● Problem description: Retype, word for word, every line from the one holding "5. ✅ Monitor logs for errors" through the one holding "Full API documentation" in the entries below, both included, and only those lines.

· · · · · · ·

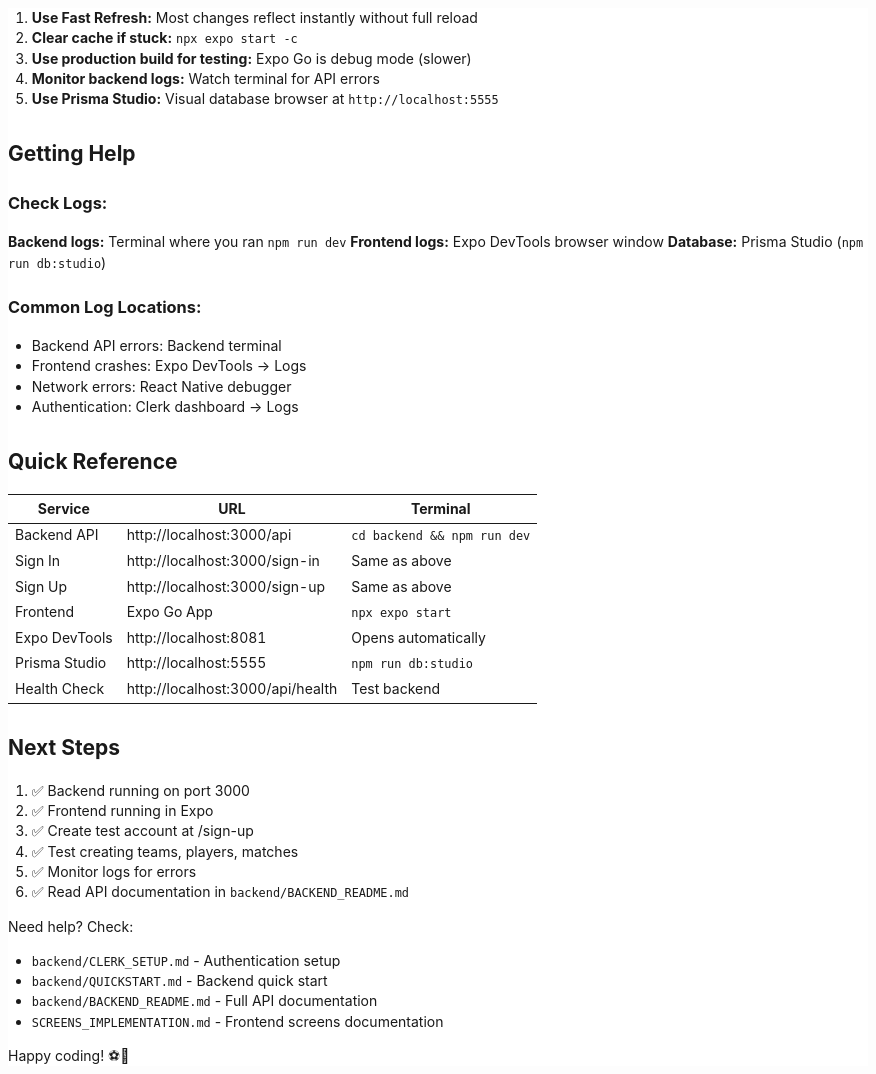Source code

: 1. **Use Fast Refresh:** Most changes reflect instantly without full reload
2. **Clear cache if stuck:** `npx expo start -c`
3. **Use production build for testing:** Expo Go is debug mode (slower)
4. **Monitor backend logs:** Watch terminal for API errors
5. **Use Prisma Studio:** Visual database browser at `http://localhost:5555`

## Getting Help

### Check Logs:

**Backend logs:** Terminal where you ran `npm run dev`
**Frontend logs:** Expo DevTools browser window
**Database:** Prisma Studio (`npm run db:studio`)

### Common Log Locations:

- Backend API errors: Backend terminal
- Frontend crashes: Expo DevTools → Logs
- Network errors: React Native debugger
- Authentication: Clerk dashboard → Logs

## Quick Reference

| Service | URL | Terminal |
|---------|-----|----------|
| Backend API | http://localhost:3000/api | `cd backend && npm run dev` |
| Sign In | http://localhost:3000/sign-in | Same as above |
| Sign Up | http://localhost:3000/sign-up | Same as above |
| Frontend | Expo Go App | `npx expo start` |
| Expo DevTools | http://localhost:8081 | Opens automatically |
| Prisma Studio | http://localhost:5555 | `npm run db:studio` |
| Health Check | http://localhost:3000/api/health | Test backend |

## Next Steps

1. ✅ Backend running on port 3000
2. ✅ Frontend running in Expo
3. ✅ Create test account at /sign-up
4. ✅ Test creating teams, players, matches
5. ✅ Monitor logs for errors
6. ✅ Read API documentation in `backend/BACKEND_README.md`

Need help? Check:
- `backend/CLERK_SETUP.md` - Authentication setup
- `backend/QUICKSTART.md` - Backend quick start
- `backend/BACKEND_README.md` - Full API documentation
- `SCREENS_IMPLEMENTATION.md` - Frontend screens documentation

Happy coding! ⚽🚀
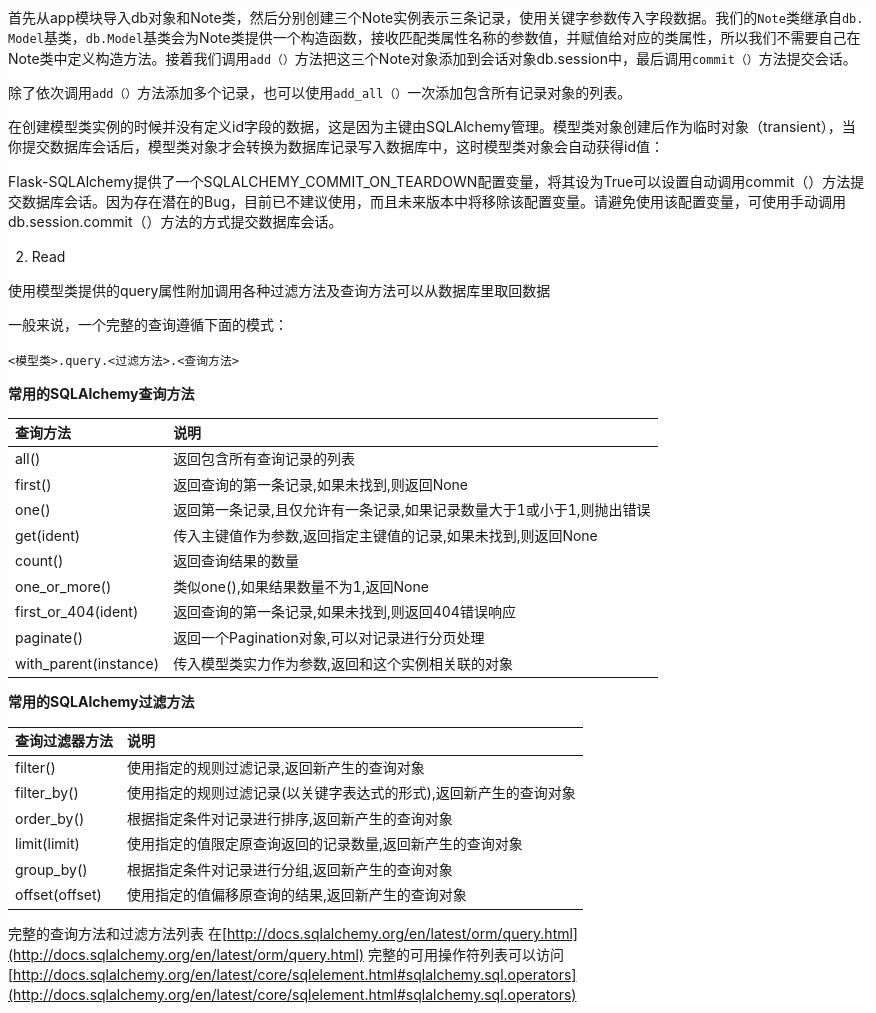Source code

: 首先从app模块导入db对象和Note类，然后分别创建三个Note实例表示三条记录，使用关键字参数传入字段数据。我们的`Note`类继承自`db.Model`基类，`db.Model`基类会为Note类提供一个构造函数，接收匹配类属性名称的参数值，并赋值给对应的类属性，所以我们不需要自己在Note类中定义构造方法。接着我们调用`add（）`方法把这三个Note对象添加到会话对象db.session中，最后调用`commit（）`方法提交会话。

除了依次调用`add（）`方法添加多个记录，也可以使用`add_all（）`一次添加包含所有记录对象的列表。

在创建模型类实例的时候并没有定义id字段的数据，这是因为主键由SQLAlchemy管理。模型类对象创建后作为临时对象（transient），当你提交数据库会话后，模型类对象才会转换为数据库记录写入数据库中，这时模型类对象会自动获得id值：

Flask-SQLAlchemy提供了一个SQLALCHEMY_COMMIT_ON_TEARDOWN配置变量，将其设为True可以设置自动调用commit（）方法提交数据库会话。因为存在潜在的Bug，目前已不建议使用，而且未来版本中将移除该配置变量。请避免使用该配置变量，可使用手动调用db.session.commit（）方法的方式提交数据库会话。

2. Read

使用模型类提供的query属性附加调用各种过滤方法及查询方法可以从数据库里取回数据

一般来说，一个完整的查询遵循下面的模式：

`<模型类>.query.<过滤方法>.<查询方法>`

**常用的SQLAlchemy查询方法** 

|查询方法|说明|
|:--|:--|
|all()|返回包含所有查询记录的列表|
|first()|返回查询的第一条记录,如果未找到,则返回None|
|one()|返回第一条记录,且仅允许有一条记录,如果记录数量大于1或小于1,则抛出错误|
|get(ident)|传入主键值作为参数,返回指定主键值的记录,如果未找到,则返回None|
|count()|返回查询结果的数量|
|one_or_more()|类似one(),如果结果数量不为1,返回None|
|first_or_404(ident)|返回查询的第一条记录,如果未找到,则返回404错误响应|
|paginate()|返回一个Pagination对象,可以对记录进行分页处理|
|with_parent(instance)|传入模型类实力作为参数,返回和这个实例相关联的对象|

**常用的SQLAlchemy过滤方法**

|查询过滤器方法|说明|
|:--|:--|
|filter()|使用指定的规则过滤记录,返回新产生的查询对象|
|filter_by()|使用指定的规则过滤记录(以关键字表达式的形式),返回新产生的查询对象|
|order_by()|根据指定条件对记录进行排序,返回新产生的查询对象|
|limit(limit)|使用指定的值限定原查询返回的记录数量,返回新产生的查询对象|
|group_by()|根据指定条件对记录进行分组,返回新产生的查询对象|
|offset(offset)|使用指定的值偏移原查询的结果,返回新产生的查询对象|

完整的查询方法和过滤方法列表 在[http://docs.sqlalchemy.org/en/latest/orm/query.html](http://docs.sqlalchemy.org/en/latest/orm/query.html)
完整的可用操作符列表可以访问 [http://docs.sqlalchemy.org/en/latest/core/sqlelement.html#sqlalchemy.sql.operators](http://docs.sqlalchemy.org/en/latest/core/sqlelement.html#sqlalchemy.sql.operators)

· · · · · · ·

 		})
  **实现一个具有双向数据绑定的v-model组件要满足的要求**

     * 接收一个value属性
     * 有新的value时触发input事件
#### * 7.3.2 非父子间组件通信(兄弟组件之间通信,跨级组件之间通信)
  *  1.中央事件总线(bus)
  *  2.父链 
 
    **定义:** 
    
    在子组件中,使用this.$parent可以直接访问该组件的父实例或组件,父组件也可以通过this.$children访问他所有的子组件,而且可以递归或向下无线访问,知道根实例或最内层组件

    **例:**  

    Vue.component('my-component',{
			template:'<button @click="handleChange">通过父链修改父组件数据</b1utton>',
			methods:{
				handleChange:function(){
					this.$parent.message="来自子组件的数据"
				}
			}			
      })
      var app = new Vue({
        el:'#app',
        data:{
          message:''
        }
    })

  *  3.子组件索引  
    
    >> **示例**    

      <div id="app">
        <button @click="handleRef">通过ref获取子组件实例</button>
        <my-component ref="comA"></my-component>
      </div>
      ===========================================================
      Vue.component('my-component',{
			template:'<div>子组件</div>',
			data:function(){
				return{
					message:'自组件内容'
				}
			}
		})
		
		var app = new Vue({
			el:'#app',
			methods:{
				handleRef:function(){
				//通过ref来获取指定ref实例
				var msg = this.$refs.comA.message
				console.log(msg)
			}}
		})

· · · · · · ·

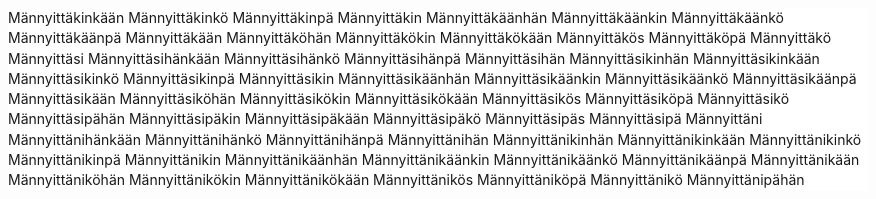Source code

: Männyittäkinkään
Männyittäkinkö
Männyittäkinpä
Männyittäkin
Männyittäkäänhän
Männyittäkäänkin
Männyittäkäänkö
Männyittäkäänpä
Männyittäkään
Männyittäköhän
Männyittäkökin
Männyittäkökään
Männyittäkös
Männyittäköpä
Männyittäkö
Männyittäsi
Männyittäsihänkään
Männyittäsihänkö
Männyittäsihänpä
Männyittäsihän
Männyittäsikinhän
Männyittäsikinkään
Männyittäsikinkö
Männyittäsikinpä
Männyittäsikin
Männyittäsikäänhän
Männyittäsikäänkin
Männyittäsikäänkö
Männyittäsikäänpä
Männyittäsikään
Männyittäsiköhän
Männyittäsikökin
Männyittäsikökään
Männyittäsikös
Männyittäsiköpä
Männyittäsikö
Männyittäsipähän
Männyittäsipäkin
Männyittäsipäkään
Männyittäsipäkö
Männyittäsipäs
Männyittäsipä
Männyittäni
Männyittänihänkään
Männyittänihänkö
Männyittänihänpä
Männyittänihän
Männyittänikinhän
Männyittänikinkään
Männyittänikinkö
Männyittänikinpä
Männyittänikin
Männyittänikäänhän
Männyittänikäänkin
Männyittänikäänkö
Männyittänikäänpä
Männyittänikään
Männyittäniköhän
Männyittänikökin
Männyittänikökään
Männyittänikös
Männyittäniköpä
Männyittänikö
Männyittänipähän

· · · · · · ·

● Exercise output:
5. ✅ Monitor logs for errors
6. ✅ Read API documentation in `backend/BACKEND_README.md`

Need help? Check:
- `backend/CLERK_SETUP.md` - Authentication setup
- `backend/QUICKSTART.md` - Backend quick start
- `backend/BACKEND_README.md` - Full API documentation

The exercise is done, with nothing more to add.